> **What the task asks**: Each of the records below must be reproduced exactly.

> **Information shown**:
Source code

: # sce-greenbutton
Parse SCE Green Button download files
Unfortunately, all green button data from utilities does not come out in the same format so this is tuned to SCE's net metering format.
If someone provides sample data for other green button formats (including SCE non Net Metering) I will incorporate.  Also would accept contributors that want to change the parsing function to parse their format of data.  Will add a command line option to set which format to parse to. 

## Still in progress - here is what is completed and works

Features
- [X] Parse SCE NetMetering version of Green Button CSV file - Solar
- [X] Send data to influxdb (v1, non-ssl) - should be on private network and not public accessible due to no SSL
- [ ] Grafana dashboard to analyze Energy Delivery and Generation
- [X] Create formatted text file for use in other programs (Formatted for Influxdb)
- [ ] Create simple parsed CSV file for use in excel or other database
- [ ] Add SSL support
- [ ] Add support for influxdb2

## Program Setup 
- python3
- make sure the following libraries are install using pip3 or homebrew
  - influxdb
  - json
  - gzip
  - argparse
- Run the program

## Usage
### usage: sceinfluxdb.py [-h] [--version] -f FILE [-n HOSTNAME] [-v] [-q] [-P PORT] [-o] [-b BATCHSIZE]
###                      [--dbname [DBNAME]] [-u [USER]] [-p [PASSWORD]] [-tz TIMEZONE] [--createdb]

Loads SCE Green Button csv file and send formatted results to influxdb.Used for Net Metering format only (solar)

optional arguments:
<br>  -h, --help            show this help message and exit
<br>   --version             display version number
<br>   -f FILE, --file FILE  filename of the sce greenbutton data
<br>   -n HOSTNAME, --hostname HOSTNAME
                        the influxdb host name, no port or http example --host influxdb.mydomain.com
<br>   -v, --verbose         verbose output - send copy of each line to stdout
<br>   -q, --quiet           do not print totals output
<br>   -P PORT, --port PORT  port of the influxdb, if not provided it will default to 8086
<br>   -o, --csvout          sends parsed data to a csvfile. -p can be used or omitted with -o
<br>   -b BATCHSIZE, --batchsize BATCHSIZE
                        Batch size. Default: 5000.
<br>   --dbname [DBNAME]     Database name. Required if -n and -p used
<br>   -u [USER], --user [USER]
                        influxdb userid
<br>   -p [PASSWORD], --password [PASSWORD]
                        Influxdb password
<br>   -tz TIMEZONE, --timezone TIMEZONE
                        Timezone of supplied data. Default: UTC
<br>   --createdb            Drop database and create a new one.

> **Reply to the task**:
Source code

: # sce-greenbutton
Parse SCE Green Button download files
Unfortunately, all green button data from utilities does not come out in the same format so this is tuned to SCE's net metering format.
If someone provides sample data for other green button formats (including SCE non Net Metering) I will incorporate.  Also would accept contributors that want to change the parsing function to parse their format of data.  Will add a command line option to set which format to parse to. 

## Still in progress - here is what is completed and works

Features
- [X] Parse SCE NetMetering version of Green Button CSV file - Solar
- [X] Send data to influxdb (v1, non-ssl) - should be on private network and not public accessible due to no SSL
- [ ] Grafana dashboard to analyze Energy Delivery and Generation
- [X] Create formatted text file for use in other programs (Formatted for Influxdb)
- [ ] Create simple parsed CSV file for use in excel or other database
- [ ] Add SSL support
- [ ] Add support for influxdb2

## Program Setup 
- python3
- make sure the following libraries are install using pip3 or homebrew
  - influxdb
  - json
  - gzip
  - argparse
- Run the program

## Usage
### usage: sceinfluxdb.py [-h] [--version] -f FILE [-n HOSTNAME] [-v] [-q] [-P PORT] [-o] [-b BATCHSIZE]
###                      [--dbname [DBNAME]] [-u [USER]] [-p [PASSWORD]] [-tz TIMEZONE] [--createdb]

Loads SCE Green Button csv file and send formatted results to influxdb.Used for Net Metering format only (solar)

optional arguments:
<br>  -h, --help            show this help message and exit
<br>   --version             display version number
<br>   -f FILE, --file FILE  filename of the sce greenbutton data
<br>   -n HOSTNAME, --hostname HOSTNAME
                        the influxdb host name, no port or http example --host influxdb.mydomain.com
<br>   -v, --verbose         verbose output - send copy of each line to stdout
<br>   -q, --quiet           do not print totals output
<br>   -P PORT, --port PORT  port of the influxdb, if not provided it will default to 8086
<br>   -o, --csvout          sends parsed data to a csvfile. -p can be used or omitted with -o
<br>   -b BATCHSIZE, --batchsize BATCHSIZE
                        Batch size. Default: 5000.
<br>   --dbname [DBNAME]     Database name. Required if -n and -p used
<br>   -u [USER], --user [USER]
                        influxdb userid
<br>   -p [PASSWORD], --password [PASSWORD]
                        Influxdb password
<br>   -tz TIMEZONE, --timezone TIMEZONE
                        Timezone of supplied data. Default: UTC
<br>   --createdb            Drop database and create a new one.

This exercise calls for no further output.